→ **Working data**
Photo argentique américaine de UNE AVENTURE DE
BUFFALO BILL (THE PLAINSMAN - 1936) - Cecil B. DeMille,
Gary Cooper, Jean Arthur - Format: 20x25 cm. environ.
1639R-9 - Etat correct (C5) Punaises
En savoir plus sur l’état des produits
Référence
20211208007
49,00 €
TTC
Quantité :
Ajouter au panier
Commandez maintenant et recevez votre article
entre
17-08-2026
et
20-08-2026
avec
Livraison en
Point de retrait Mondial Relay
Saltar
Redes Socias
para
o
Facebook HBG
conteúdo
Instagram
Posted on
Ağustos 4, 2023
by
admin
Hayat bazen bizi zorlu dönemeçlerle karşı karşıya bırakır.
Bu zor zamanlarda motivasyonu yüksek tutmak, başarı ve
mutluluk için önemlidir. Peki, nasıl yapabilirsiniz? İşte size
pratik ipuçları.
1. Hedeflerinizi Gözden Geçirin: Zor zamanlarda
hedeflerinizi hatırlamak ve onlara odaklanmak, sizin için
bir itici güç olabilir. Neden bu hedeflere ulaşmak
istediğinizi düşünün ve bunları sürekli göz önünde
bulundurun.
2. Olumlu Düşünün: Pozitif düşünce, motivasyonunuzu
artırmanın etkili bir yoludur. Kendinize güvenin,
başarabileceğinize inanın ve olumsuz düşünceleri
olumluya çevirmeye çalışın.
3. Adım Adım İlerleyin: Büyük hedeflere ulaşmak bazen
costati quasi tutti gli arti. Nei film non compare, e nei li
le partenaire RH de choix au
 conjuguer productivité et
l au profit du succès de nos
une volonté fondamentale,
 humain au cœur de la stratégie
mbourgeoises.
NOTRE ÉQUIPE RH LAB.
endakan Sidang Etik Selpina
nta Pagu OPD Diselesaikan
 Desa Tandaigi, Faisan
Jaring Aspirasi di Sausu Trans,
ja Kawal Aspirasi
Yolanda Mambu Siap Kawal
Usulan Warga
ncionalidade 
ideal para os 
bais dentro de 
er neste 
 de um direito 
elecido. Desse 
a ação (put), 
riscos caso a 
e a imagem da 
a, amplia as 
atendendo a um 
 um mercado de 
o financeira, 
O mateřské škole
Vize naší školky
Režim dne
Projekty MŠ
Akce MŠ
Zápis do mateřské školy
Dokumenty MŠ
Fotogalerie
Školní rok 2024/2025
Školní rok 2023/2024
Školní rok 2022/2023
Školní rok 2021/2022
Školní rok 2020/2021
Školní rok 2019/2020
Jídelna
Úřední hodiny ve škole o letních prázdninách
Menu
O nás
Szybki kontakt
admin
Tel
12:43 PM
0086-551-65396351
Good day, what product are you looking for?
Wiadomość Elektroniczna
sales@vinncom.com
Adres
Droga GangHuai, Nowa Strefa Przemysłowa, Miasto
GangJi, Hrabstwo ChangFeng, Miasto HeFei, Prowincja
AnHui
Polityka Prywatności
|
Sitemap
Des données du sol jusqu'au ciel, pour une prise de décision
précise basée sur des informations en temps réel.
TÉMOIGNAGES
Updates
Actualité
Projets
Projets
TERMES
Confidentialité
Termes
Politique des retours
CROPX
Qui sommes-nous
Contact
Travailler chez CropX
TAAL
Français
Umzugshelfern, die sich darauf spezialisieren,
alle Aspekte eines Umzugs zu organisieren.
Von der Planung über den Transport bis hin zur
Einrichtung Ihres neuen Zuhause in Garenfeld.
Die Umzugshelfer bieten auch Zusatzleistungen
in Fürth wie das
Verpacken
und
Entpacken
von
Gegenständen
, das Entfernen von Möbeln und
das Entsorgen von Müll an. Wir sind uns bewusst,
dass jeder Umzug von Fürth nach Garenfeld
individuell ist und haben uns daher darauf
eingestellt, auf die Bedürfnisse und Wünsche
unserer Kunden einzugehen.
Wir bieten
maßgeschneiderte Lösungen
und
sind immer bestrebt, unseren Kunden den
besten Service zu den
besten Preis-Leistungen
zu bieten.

→ **Problem**
Return each entry without altering a single word.

→ **Answer area**
Photo argentique américaine de UNE AVENTURE DE
BUFFALO BILL (THE PLAINSMAN - 1936) - Cecil B. DeMille,
Gary Cooper, Jean Arthur - Format: 20x25 cm. environ.
1639R-9 - Etat correct (C5) Punaises
En savoir plus sur l’état des produits
Référence
20211208007
49,00 €
TTC
Quantité :
Ajouter au panier
Commandez maintenant et recevez votre article
entre
17-08-2026
et
20-08-2026
avec
Livraison en
Point de retrait Mondial Relay
Saltar
Redes Socias
para
o
Facebook HBG
conteúdo
Instagram
Posted on
Ağustos 4, 2023
by
admin
Hayat bazen bizi zorlu dönemeçlerle karşı karşıya bırakır.
Bu zor zamanlarda motivasyonu yüksek tutmak, başarı ve
mutluluk için önemlidir. Peki, nasıl yapabilirsiniz? İşte size
pratik ipuçları.
1. Hedeflerinizi Gözden Geçirin: Zor zamanlarda
hedeflerinizi hatırlamak ve onlara odaklanmak, sizin için
bir itici güç olabilir. Neden bu hedeflere ulaşmak
istediğinizi düşünün ve bunları sürekli göz önünde
bulundurun.
2. Olumlu Düşünün: Pozitif düşünce, motivasyonunuzu
artırmanın etkili bir yoludur. Kendinize güvenin,
başarabileceğinize inanın ve olumsuz düşünceleri
olumluya çevirmeye çalışın.
3. Adım Adım İlerleyin: Büyük hedeflere ulaşmak bazen
costati quasi tutti gli arti. Nei film non compare, e nei li
le partenaire RH de choix au
 conjuguer productivité et
l au profit du succès de nos
une volonté fondamentale,
 humain au cœur de la stratégie
mbourgeoises.
NOTRE ÉQUIPE RH LAB.
endakan Sidang Etik Selpina
nta Pagu OPD Diselesaikan
 Desa Tandaigi, Faisan
Jaring Aspirasi di Sausu Trans,
ja Kawal Aspirasi
Yolanda Mambu Siap Kawal
Usulan Warga
ncionalidade 
ideal para os 
bais dentro de 
er neste 
 de um direito 
elecido. Desse 
a ação (put), 
riscos caso a 
e a imagem da 
a, amplia as 
atendendo a um 
 um mercado de 
o financeira, 
O mateřské škole
Vize naší školky
Režim dne
Projekty MŠ
Akce MŠ
Zápis do mateřské školy
Dokumenty MŠ
Fotogalerie
Školní rok 2024/2025
Školní rok 2023/2024
Školní rok 2022/2023
Školní rok 2021/2022
Školní rok 2020/2021
Školní rok 2019/2020
Jídelna
Úřední hodiny ve škole o letních prázdninách
Menu
O nás
Szybki kontakt
admin
Tel
12:43 PM
0086-551-65396351
Good day, what product are you looking for?
Wiadomość Elektroniczna
sales@vinncom.com
Adres
Droga GangHuai, Nowa Strefa Przemysłowa, Miasto
GangJi, Hrabstwo ChangFeng, Miasto HeFei, Prowincja
AnHui
Polityka Prywatności
|
Sitemap
Des données du sol jusqu'au ciel, pour une prise de décision
précise basée sur des informations en temps réel.
TÉMOIGNAGES
Updates
Actualité
Projets
Projets
TERMES
Confidentialité
Termes
Politique des retours
CROPX
Qui sommes-nous
Contact
Travailler chez CropX
TAAL
Français
Umzugshelfern, die sich darauf spezialisieren,
alle Aspekte eines Umzugs zu organisieren.
Von der Planung über den Transport bis hin zur
Einrichtung Ihres neuen Zuhause in Garenfeld.
Die Umzugshelfer bieten auch Zusatzleistungen
in Fürth wie das
Verpacken
und
Entpacken
von
Gegenständen
, das Entfernen von Möbeln und
das Entsorgen von Müll an. Wir sind uns bewusst,
dass jeder Umzug von Fürth nach Garenfeld
individuell ist und haben uns daher darauf
eingestellt, auf die Bedürfnisse und Wünsche
unserer Kunden einzugehen.
Wir bieten
maßgeschneiderte Lösungen
und
sind immer bestrebt, unseren Kunden den
besten Service zu den
besten Preis-Leistungen
zu bieten.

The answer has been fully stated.